Cell cycle progression of p21 null neural progenitors at 1 and 4 hPI (2 Gy) (A) Top: Schematic diagram of the experimental design. Bottom: Numbers per bin of EdU(+)BrdU(−), EdU(+)BrdU(+), EdU(−)BrdU(+) or EdU(−)BrdU(−) nuclei in cortical slices from non-irradiated wt (blue) and p21 null (red) mice at 4 hPI. Statistically significant differences (as assessed by Bonferroni post hoc tests) between numbers of nuclei in p21 null and wt mice are indicated. Mean values ± SEM were calculated from six embryos from at least two distinct litters. (B) Top: Schematic diagram of experimental design. Bottom: Representative fluorescence micrographs of DAPI staining (blue), and of EdU (green) and BrdU (red) detection in coronal cortical slices. Scale bars, 20 μm. (C, D) Numbers per bin of EdU(+)BrdU(−), EdU(+)BrdU(+), EdU(−)BrdU(+) and EdU(−)BrdU(−) nuclei with a normal morphology in cortical slices from non-irradiated controls (blue) and with a normal (red) or apoptotic (pyknotic, black) morphology in cortical slices from irradiated (2 Gy) p21 null mice at 1 h (C) or 4 h (D) PI. No apoptotic nuclei were found at 1 hPI (C). Statistically significant differences (as assessed by Bonferroni post hoc tests) between the numbers of normal nuclei in irradiated and control p21 null mice are indicated.
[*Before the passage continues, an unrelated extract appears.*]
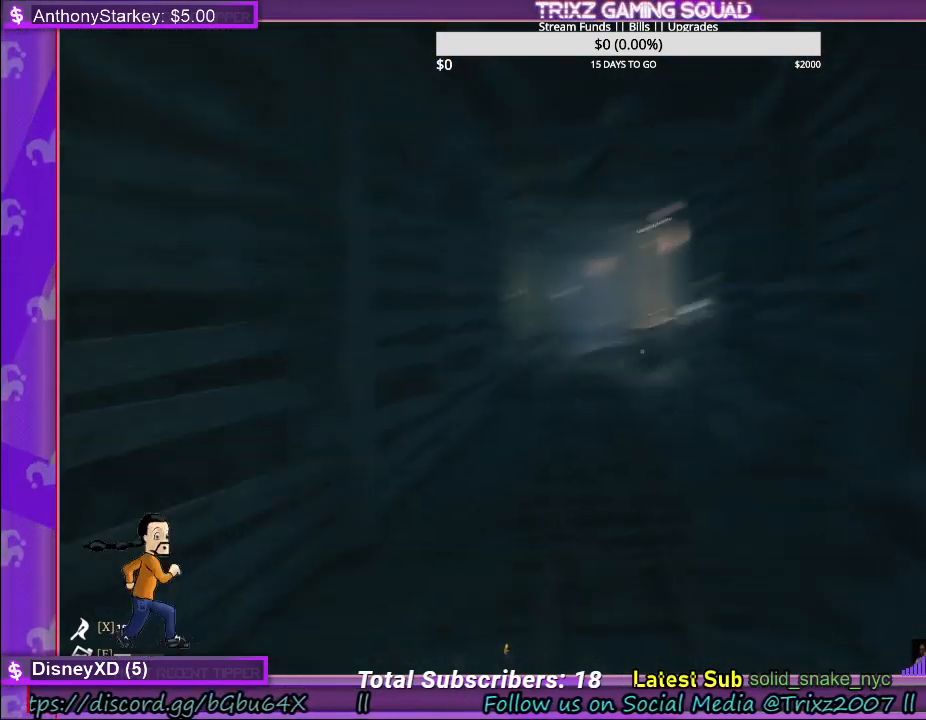
{"keys": ["shift", "w"], "mouse": [], "events": []}
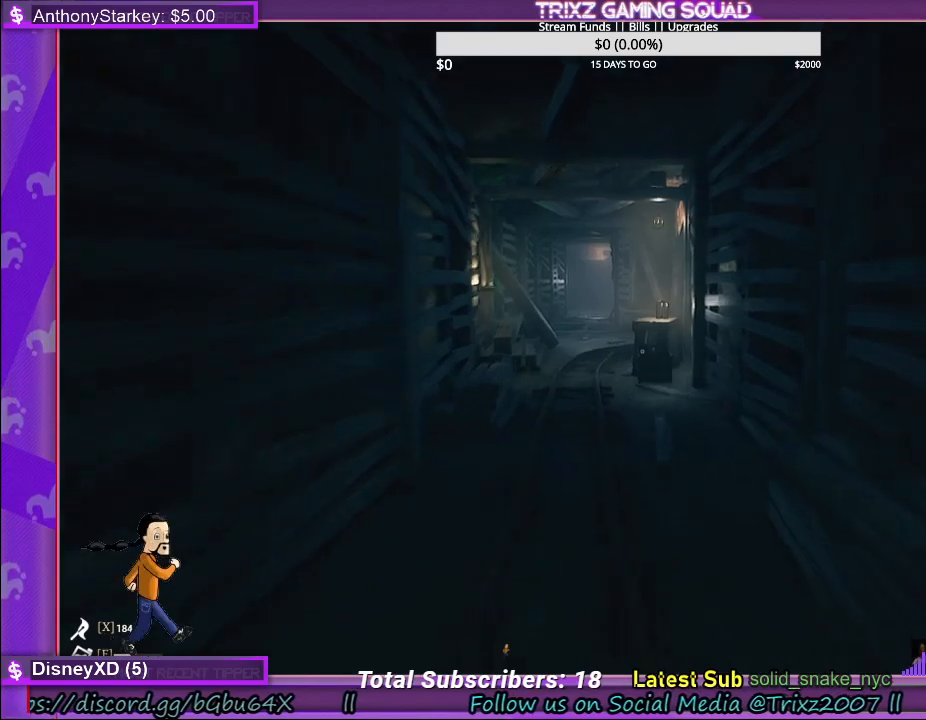
{"keys": ["shift", "w"], "mouse": [], "events": []}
Induction of S and G2/M checkpoints in irradiated neural progenitors of wt and p21 null mice Quantification of phospho-histone H3-positive cells along the cortical ventricular surface at 1, 4 and 24 hPI (2 Gy) in wt and p21 null mice. Mean values ± SEM were calculated from the indicated number of embryos from at least three distinct litters. Significant differences were assessed using the Mann-Whitney test.
Quantification of γH2AX foci in irradiated VZ nuclei (A) γH2AX (green) staining at 1h PI (0 and 2 Gy) and DAPI (gray) staining. Scale bar, 10 μm. (B) Distribution of the numbers of γH2AX foci per nuclei within the VZ at 1 h PI at 1 Gy (blue, n=151 nuclei analyzed) and 2 Gy (red, n=210 nuclei analyzed).
Absence of G1/S checkpoint, in irradiated radial glia even at lower doses Quantification of cells that entered S phase during 1 hPI (0 and 1 Gy) and 3 hPI (0, 0.5, or 1 Gy) in wt mice in different experiments, as represented schematically above each histogram. The mean values ± SEM were calculated from the indicated number (n) of embryos from at least two litters.